> [Exercise instructions]:
In the passage below on gas hedging and production taxes, what amount of production taxes was reported for the year ended December 31, 2010?

> [Passage provided]:
*****

Unrealized natural gas hedge gain was $11.2 million for the twelve months ended December 31, 2010 compared to an unrealized natural gas hedge loss of $7.8 million for the twelve months ended December 31, 2009. The increase in unrealized natural gas hedge impact was the result of the benefit from lower future NYMEX gas prices offset by lower hedged volumes and losses related to basis differentials.

Production taxes. We reported production taxes of approximately $370,000 for the year ended December 31, 2010, down from $439,000 for the year ended December 31, 2009. The decrease was primarily the result of lower revenues in Wyoming due to lower production volumes.

*****

> [Extracted material]:
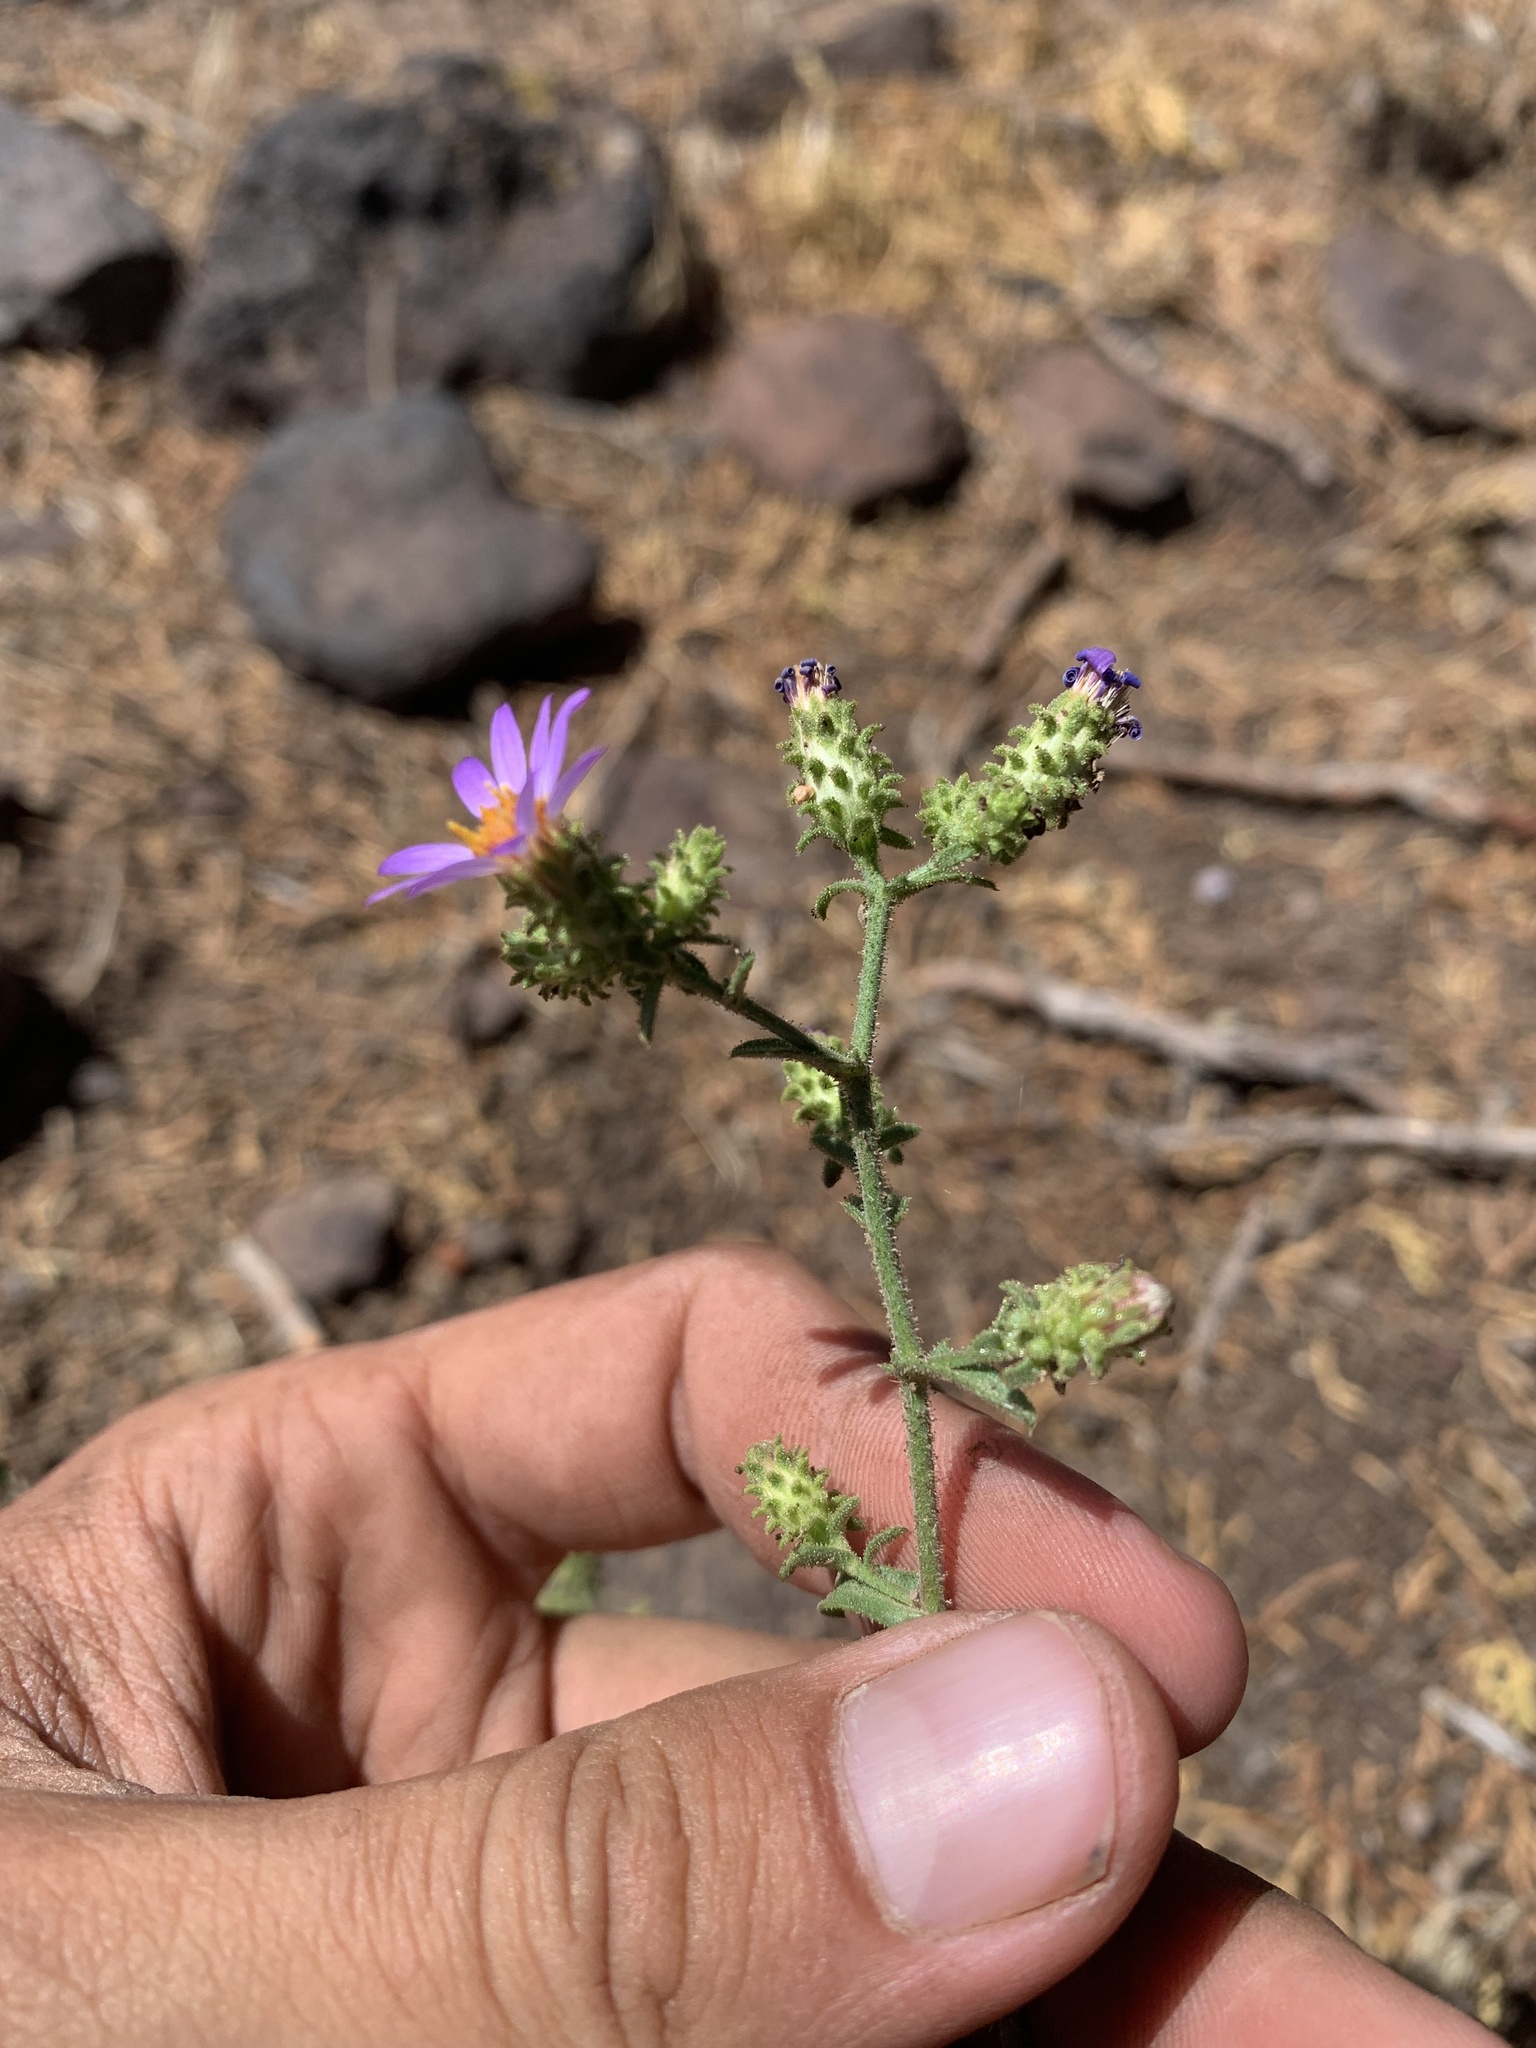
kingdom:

*****

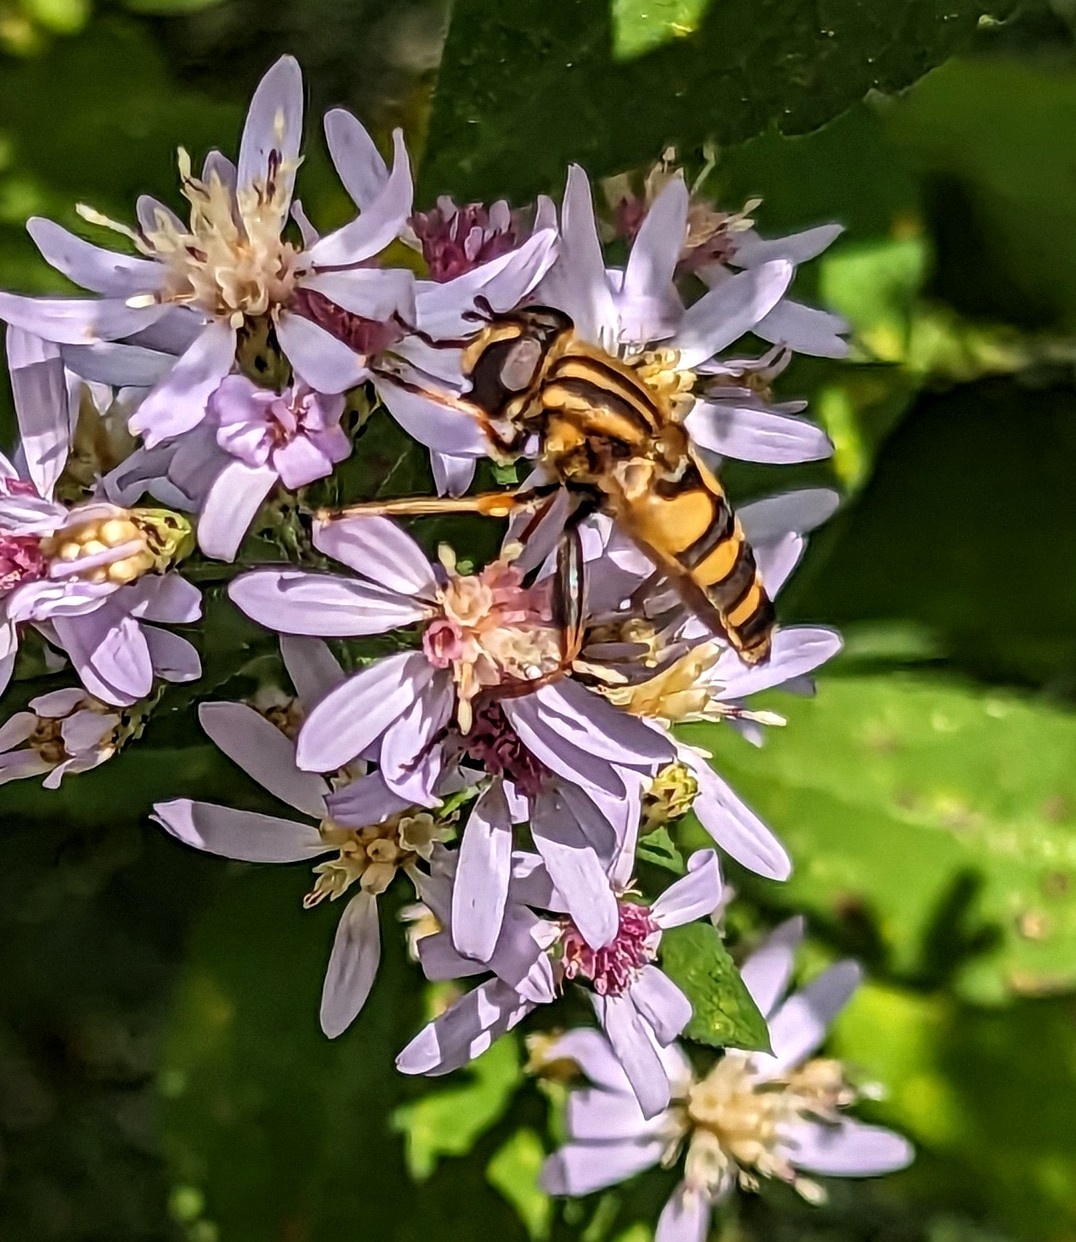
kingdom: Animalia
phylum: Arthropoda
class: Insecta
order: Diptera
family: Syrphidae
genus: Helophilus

*****

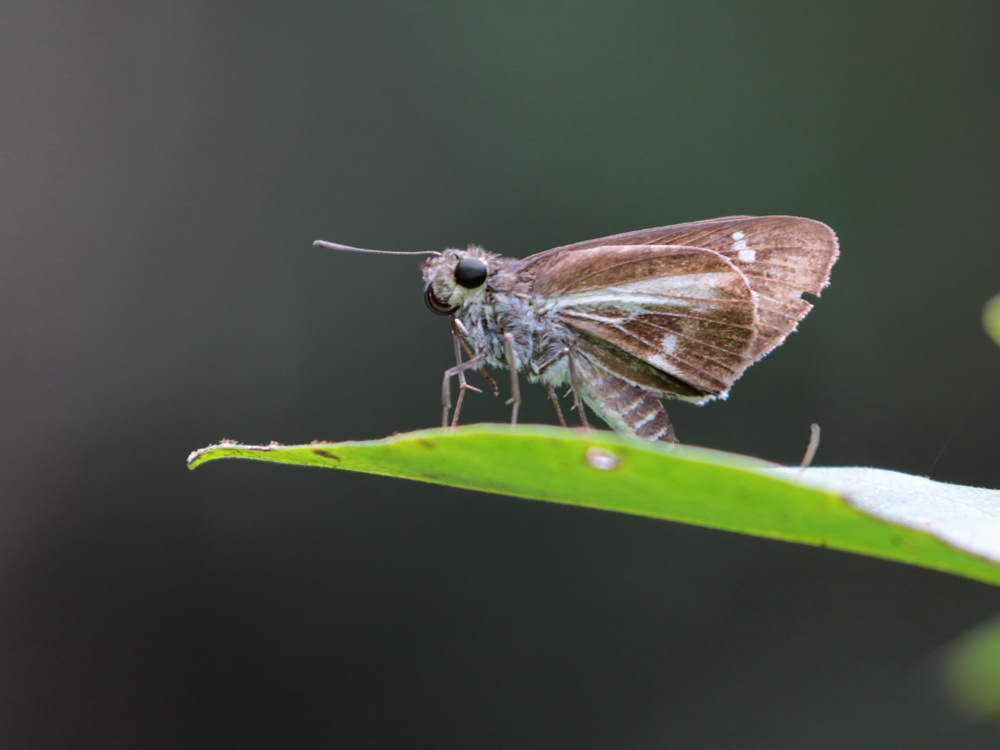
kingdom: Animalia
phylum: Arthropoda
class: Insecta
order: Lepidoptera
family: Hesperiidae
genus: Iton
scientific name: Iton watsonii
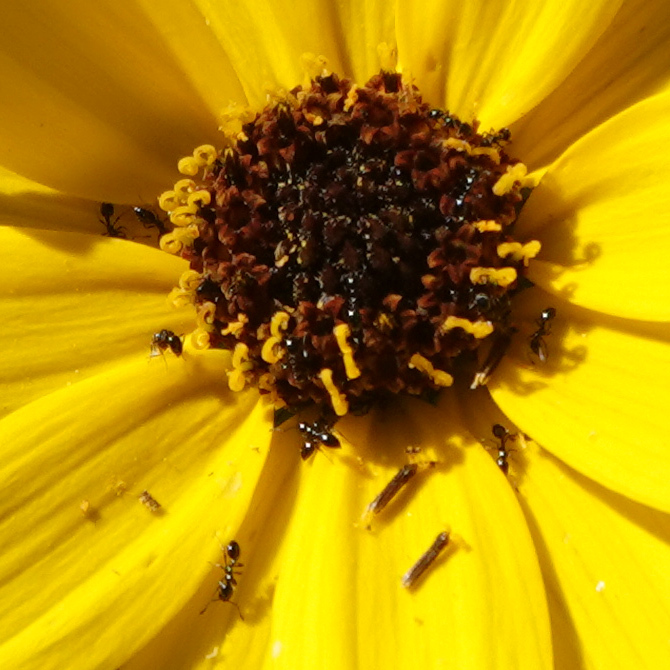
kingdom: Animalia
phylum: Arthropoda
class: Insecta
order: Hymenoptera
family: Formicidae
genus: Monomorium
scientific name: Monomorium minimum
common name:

*****

> [Completed exercise]:
Approximately $370,000.